Kansrijk of niet In een eerdere editie van dit magazine vertelde Welmer al over de parallellen die hij, vanuit zijn verleden bij Defensie, ziet tussen meldkamercentralisten en luchtverkeersleiders. “Beide functies lijken sterk op elkaar qua werkzaamheden en verantwoordelijkheden. Maar een luchtverkeersleider wordt breder geschoold, beter ondersteund en strenger geselecteerd. De Luchtverkeersleiding weet vooraf veel beter dan wij wie kansrijk is en wie niet.” Welmer gaf in het eerdere interview aan dat hij vanuit deze constatering de werkomstandigheden van 112-centralisten wil verbeteren. “Als je de juiste persoon op de juiste plek zet, is hij of zij op voorhand al mentaal weerbaarder en duurzaam inzetbaarder.” Over centralisten wordt vaak gezegd ‘Je moet er het type voor zijn’. Welmer: “Maar niemand kan precies zeggen welk type dat is. Er zijn flinke meningsverschillen over welke eigenschappen iemand tot een goede centralist maken.” Hij haalt een onderzoek aan dat de zedenrecherche eens uitvoerde. Binnen die afdeling was veel uitval, collega’s vonden het werk te zwaar. De politieorganisatie wilde daarom weten welke kenmerken iemand tot een goede rechercheur maken en hoe je deze mensen het beste selecteert en traint. Iedere medewerker werd gevraagd: ‘Wie vind jij jouw beste collega in het vak?’ Welmer: “Van de personen die daaruit naar voren kwamen, werd onderzocht welke competenties zij delen. Naar dat soort kennis wil ik op zoek, maar dan voor onze centralisten. Vervolgens kan je ook onderzoeken of uitvallers inderdaad minder scoren op die competenties. Wij weten nu te weinig van onze uitvallers. Exitgesprekken houden we niet volgens een vaste structuur.”
Samenwerkingsvormen
In een latere fase hoopt Welmer ook de Academie voor Ambulancezorg te betrekken, om onderdelen van de opleiding meer af te kunnen stemmen op de bevindingen. Hij vermoedt dat de uitkomsten van het onderzoek van toepassing zullen zijn op alle meldkamerdisciplines, ook ‘rood en blauw’. “Het zou zelfs kunnen leiden tot andere samenwerkingsvormen, waarbij niet primair in disciplines wordt gedacht maar eerst in taken. Er zijn veel meer overeenkomsten tussen het dagelijks werk van een verpleegkundig centralist en een politiecentralist dan tussen een ambulanceverpleegkundige en een verpleegkundig centralist.” Tal van processen bij blauw, rood en wit verlopen precies hetzelfde en zijn misschien te verenigen in één persoon die geknipt is voor die taak, betoogt hij. “Het uitgifteproces is enorm belangrijk voor de juiste inzet van eenheden. Toch komt dit nauwelijks aan de orde in het Fundament voor het Bekwaamheidsbeleid.
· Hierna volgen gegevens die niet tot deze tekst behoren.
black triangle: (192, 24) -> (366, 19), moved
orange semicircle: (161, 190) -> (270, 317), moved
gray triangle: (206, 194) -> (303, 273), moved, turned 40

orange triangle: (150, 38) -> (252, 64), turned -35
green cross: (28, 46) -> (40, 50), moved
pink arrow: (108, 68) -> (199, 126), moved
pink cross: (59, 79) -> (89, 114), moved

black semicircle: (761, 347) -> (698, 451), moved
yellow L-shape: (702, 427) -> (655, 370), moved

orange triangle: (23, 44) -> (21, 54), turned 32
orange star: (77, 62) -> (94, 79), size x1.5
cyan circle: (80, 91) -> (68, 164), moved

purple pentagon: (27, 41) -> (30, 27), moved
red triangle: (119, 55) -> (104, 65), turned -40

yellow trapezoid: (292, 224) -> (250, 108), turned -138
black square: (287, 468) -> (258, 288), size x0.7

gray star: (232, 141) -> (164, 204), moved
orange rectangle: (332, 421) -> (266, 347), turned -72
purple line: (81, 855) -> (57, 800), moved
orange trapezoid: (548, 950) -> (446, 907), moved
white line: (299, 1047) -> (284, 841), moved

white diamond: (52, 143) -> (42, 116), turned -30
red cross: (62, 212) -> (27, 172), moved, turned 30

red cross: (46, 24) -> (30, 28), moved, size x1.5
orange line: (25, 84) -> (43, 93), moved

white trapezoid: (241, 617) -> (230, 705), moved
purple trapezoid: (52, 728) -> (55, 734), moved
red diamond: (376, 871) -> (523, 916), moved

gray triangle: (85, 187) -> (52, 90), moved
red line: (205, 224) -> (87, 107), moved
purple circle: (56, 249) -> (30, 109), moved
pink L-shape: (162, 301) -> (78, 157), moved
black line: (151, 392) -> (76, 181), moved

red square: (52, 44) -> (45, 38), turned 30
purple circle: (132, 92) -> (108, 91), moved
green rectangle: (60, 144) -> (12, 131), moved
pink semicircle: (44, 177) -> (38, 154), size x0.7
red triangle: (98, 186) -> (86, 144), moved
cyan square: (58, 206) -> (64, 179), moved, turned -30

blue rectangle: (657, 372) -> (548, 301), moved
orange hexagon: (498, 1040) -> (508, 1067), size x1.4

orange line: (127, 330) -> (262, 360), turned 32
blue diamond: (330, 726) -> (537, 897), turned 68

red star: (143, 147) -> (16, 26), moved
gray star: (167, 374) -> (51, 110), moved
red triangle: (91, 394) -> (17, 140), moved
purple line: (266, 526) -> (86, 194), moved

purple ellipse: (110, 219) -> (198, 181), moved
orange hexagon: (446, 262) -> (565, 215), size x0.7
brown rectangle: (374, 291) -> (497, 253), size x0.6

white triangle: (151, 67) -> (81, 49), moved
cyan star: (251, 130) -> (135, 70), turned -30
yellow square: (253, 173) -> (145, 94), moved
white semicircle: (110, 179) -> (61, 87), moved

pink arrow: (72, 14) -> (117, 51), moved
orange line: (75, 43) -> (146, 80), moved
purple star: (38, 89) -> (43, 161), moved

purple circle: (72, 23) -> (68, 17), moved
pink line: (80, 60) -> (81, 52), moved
We focussen nu vooral op het aannamedeel van het meldkamerwerk, het contact met de patiënt; terwijl de Luchtverkeersleiding veel meer focust op de logistieke coördinatie, het meedenken met de collega’s die je in het veld aanstuurt.” De uitkomsten van het onderzoek worden eind 2021 verwacht.